Dangerous, Michael Jackson's 1991 album, may not have been his biggest release, but it's still managed to shift more units than most artists manage in their entire careers.
In an interview conducted last year, super-producer Teddy Riley spoke about his work with Jackson on Dangerous, providing some revealing insight into how the King Of Pop operated when he was in the studio.
How it happened
"I got the call to produce some tracks on Michael Jackson's Dangerous around 1991," Riley begins, as if recalling a matter of fact phone conversation with a telesales marketer – it's not like it happens every day!

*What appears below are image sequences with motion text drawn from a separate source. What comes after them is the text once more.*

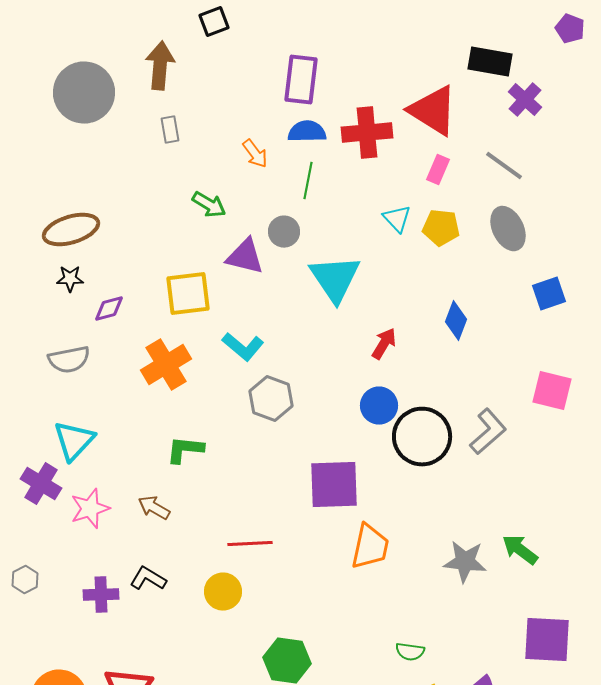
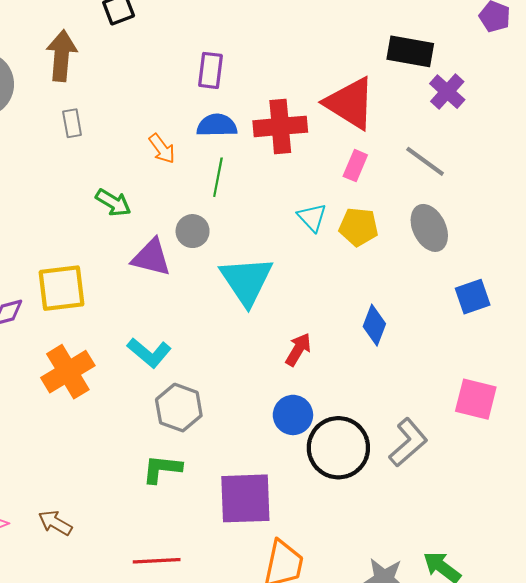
purple rectangle: (301, 80) -> (211, 70), size x0.7
yellow square: (188, 294) -> (62, 288), moved
green L-shape: (185, 450) -> (162, 469), moved

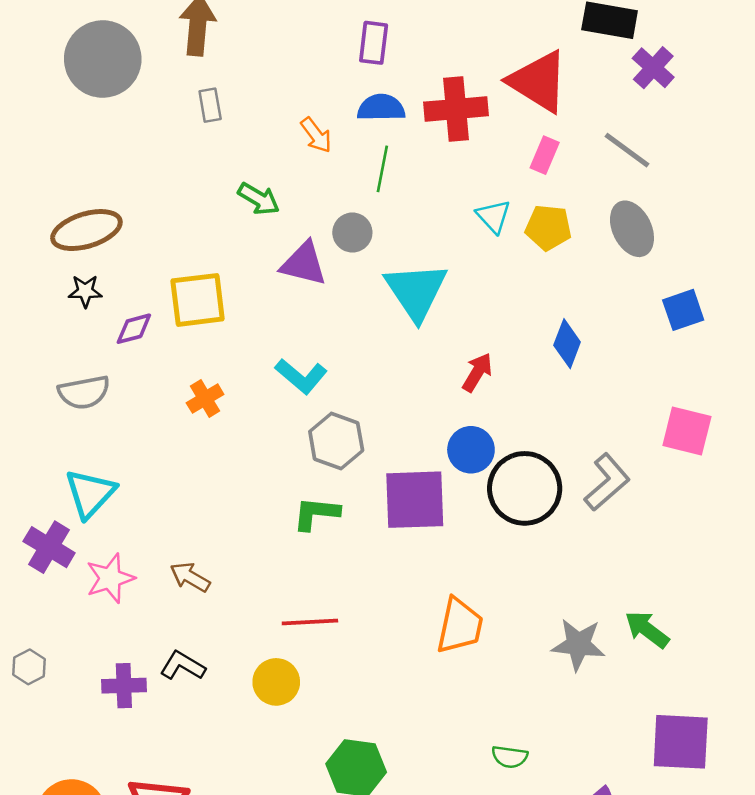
orange cross: (68, 372) -> (205, 399), size x0.6
purple square: (245, 498) -> (415, 500), moved

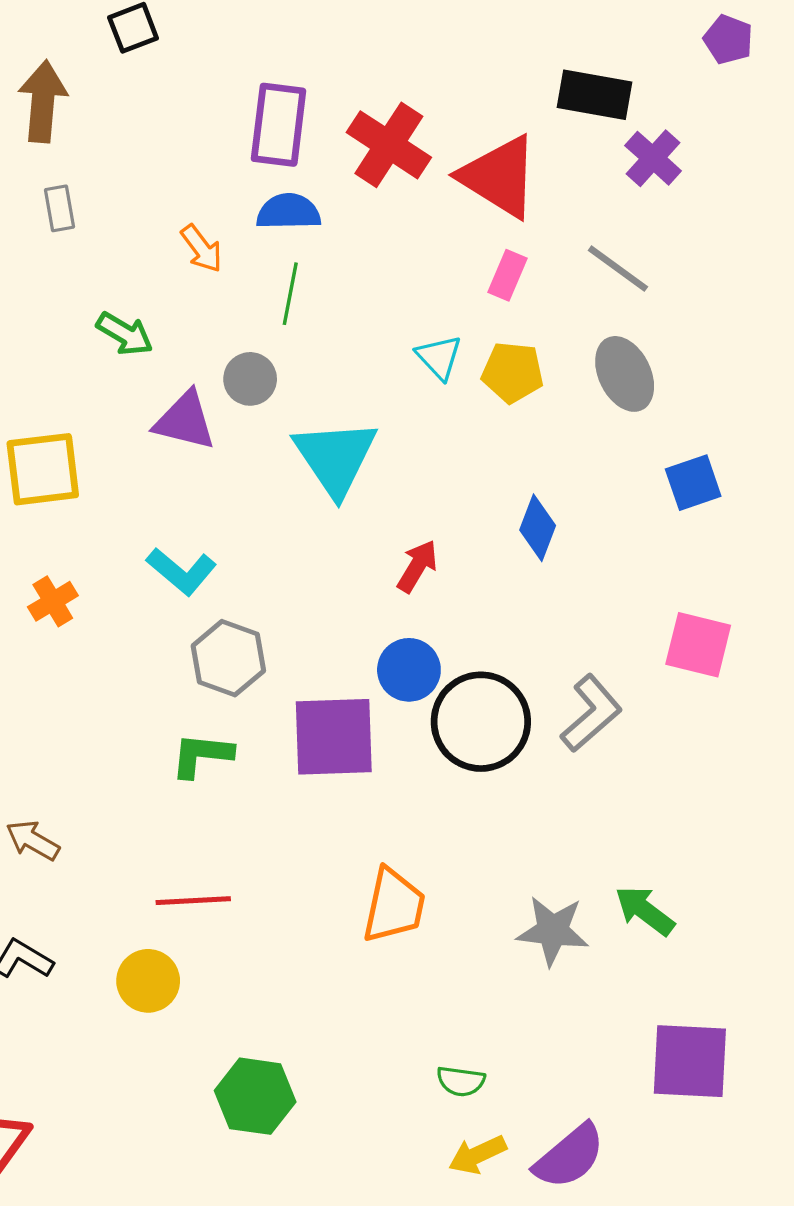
purple rectangle: (374, 43) -> (279, 125), size x1.4
red cross: (456, 109) -> (389, 145), moved, turned 38

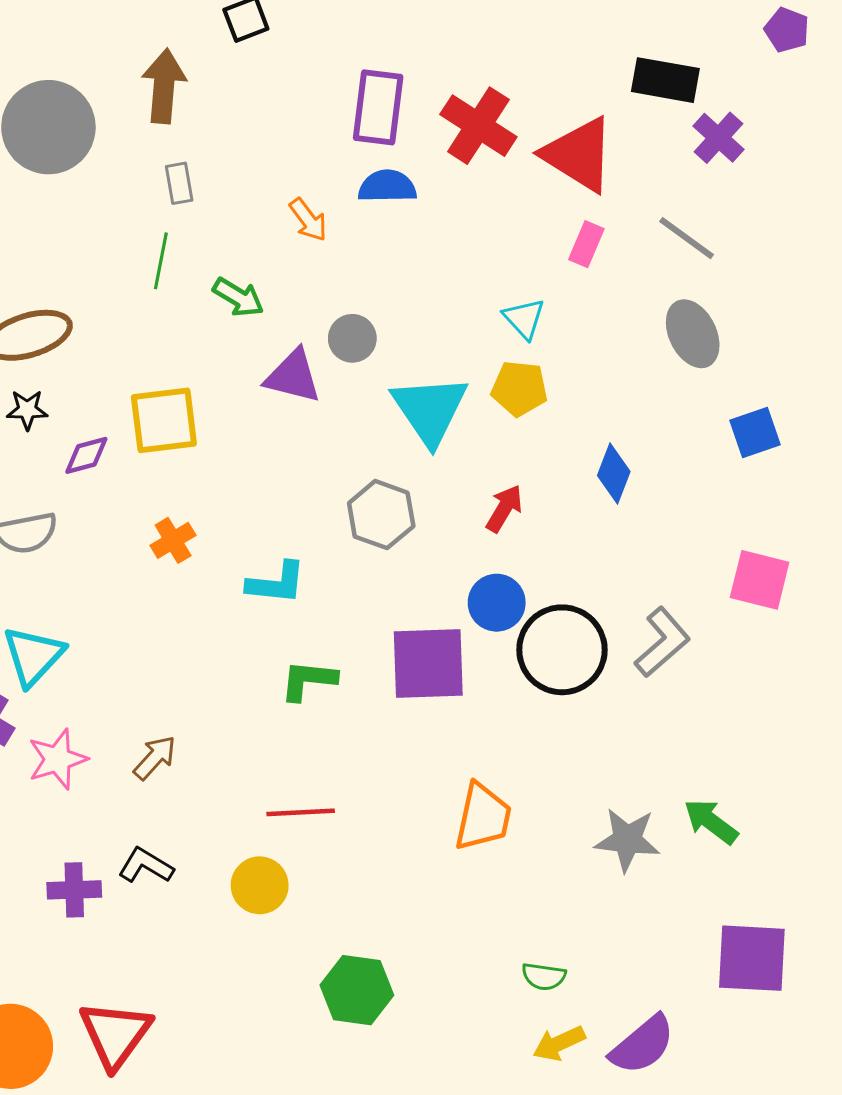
green line: (290, 294) -> (161, 261), moved
yellow pentagon: (513, 372) -> (519, 388), moved
cyan L-shape: (182, 571) -> (276, 583), moved, turned -34
gray hexagon: (228, 658) -> (381, 515), moved
brown arrow: (33, 840) -> (155, 758), turned 102

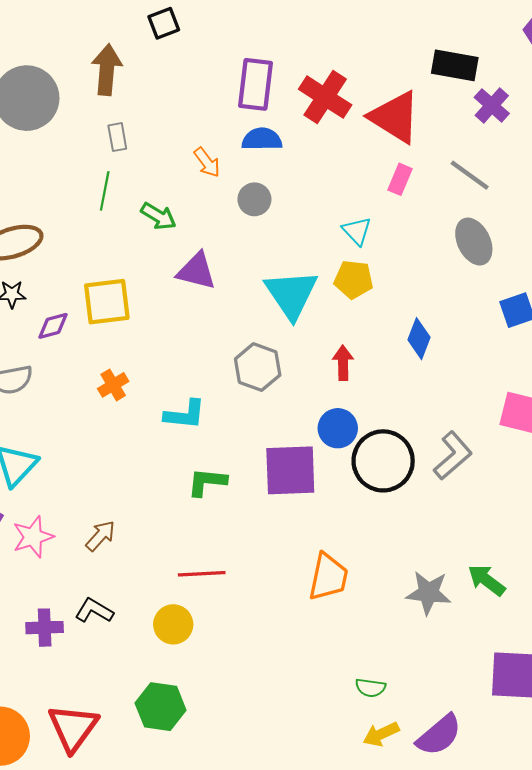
gray circle: (352, 338) -> (254, 199), moved
red arrow: (504, 508) -> (343, 363), turned -32
green hexagon: (357, 990) -> (161, 707), moved

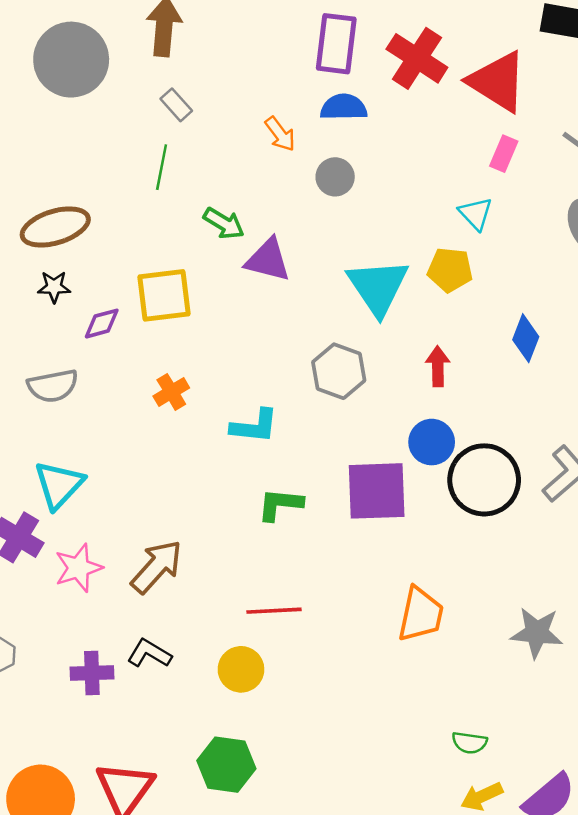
gray rectangle: (117, 137) -> (176, 105), turned -32
green arrow: (158, 216) -> (224, 223), moved
cyan triangle: (357, 231) -> (476, 214), moved
brown arrow: (100, 536) -> (157, 567), size x1.5

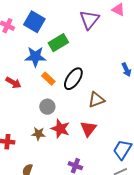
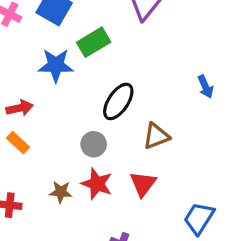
orange rectangle: (48, 79) -> (18, 143), moved
red arrow: (13, 83) -> (20, 108), turned -42
gray circle: (47, 107) -> (94, 144), moved

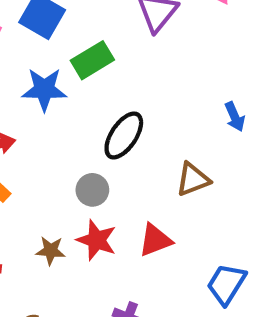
brown triangle: (156, 136) -> (193, 179), moved
red triangle: (143, 184) -> (155, 240), turned 32

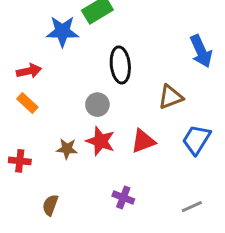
blue arrow: (235, 117) -> (201, 51), size x1.5
black ellipse: (124, 135) -> (120, 65), turned -40
blue trapezoid: (226, 284) -> (196, 140), moved

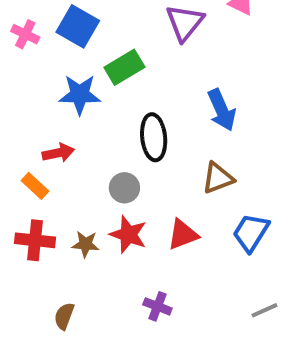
blue arrow: (201, 51) -> (222, 110), moved
red arrow: (29, 71) -> (58, 153), moved
red cross: (20, 161) -> (35, 240), moved, size x1.4
gray line: (192, 207) -> (264, 310), moved

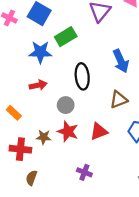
red arrow: (58, 153) -> (38, 85), moved
orange rectangle: (35, 186) -> (14, 113), moved
red cross: (35, 240) -> (20, 149), moved

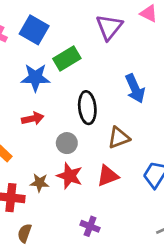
brown triangle: (119, 100) -> (119, 138), moved

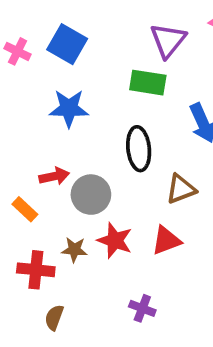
green rectangle: (67, 59) -> (148, 83), moved, turned 40
red arrow: (33, 119) -> (54, 176), moved
gray circle: (67, 143) -> (91, 195), moved, size x1.4

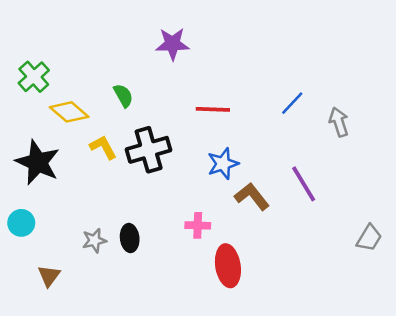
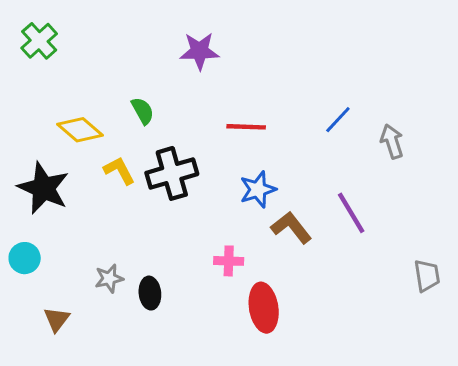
green cross: (34, 77) -> (39, 41), moved
black ellipse: (130, 238) -> (150, 293), moved
gray trapezoid: (369, 238) -> (427, 276), turned -40

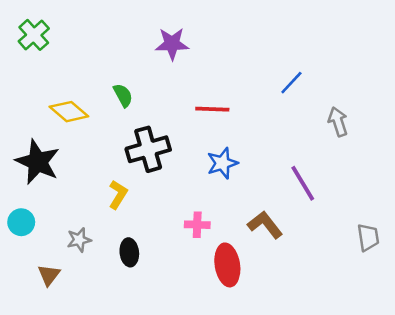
blue line: (338, 120) -> (291, 83), moved
yellow L-shape: (119, 171) -> (118, 195), moved, turned 60
brown L-shape: (291, 227) -> (265, 225), moved
gray star: (109, 278) -> (79, 240), moved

"No, it sure doesn't," confesses Riley, reflecting on the shear magnitude of the topic. But being a Michael Jackson record, Dangerous was always going to sell, right? So, where's the pressure?
"There was more pressure," he says. "I didn't want to be the one to fail Michael. And I'm so grateful it didn't. It thankfully went on to become a success, selling about 34 million records. (It is over 40 million now)
The Jackson camp wanted a producer who had his ear to the street. It wasn't like the new wonder of MTV could be exploited again as with Thriller. What Jackson needed was a 'hot' sound, and a producer who understood what the icon needed to avoid becoming irrelevant in the wake of the scores of young, black and urban artists stepping up to fill Jackson's sequined glove.
"For Dangerous, I brought RnB back to Michael in its barest form; RnB and Funk," says Riley. "We recorded it in California, at Record One, and then we ended up in Larrabee Studios. I was using a lot of vintage stuff to get the sound we needed. Reeds and SSL XLs were mainly the boards we used – I always loved vintage better than digital. It's way better… much warmer."
Scan the credits on Dangerous and you'll see that Jackson gets a lot of co-production dues: "On every album Michael does, he has some sort of input," says Riley, "so I didn't mind him getting a co-production." Well, you can't exactly tell the King Of Pop he can't, can you?